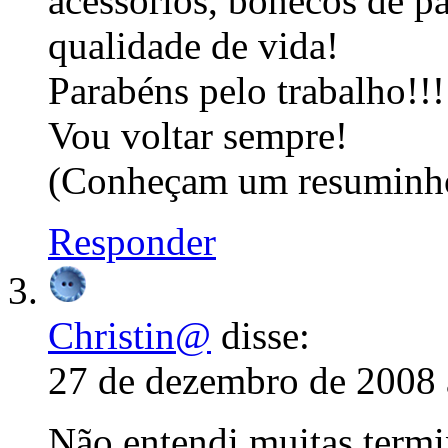
acessórios, bonecos de p
qualidade de vida!
Parabéns pelo trabalho!!!
Vou voltar sempre!
(Conheçam um resuminho
Responder
Christin@
disse:
27 de dezembro de 2008 
Não entendi muitas termi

┄┄┄┄┄┄┄┄┄┄┄┄┄┄┄┄┄┄┄┄

§ PROBLEM STATEMENT:
From the line containing "Vou voltar sempre!" through the closing line of the material above, return every line exactly and omit all others.

§ TASK RESULT:
Vou voltar sempre!
(Conheçam um resuminho
Responder
Christin@
disse:
27 de dezembro de 2008 
Não entendi muitas termi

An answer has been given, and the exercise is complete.